I try my best to know what I don’t understand, and one of the things I know is that meta analyses and evidence reviews are difficult for lay people to assess. The merging of data from multiple sources is complex and understanding what’s going on requires actual knowledge of the character of the studies incorporated in the review.
So when the people from Say Nope to Dope last week trumpeted a new meta analysis of findings about cannabis and violence, I was cautious. In the case of this new paper from the University of Montreal, I didn’t have journal access anyway. But one of the headline findings struck me as extraordinary: the headline odds ratio for lifetime use was 1.94; meaning that anyone who has ever tried cannabis was nearly twice as likely to have committed a violent offence as as anyone who hadn’t.
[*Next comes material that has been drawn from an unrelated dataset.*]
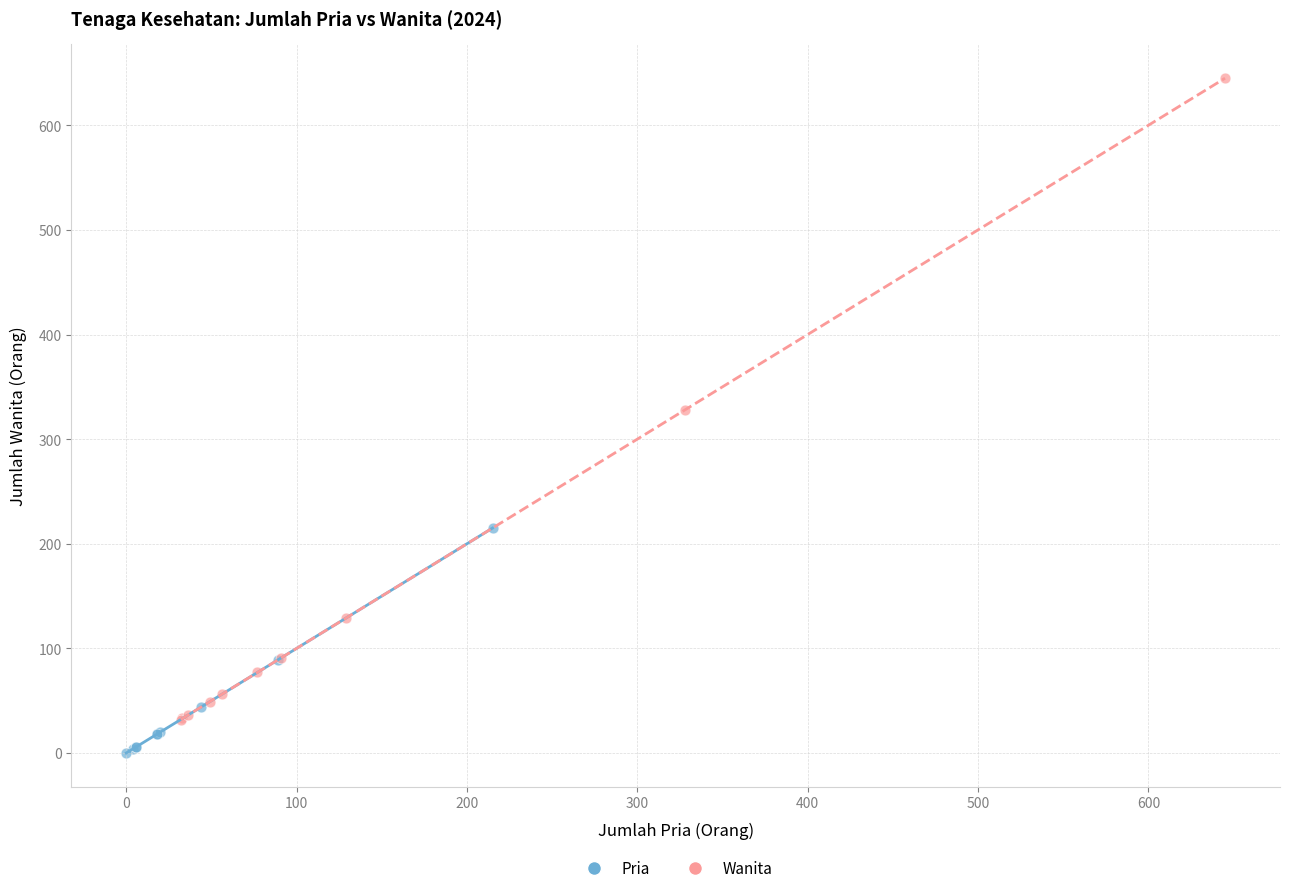

Which series contains the highest Y value?

Wanita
In a country like New Zealand, where 80% of us use cannabis at some point, this seemed to have some remarkable implications.
So I asked Professor Joe Boden, director of the Christchurch Health and Development Study, whose research interests include both substance use and “the social and psychological determinants of maladaptive behaviour including aggression and violence.”
He didn’t take long to come back: the Canadian paper had misquoted an odds ratio from a paper by the Dunedin Multidisciplinary Health and Development Study (the companion longitudinal study to the Christchurch one) “as being 6.9, when the adjusted OR is in fact 3.15.”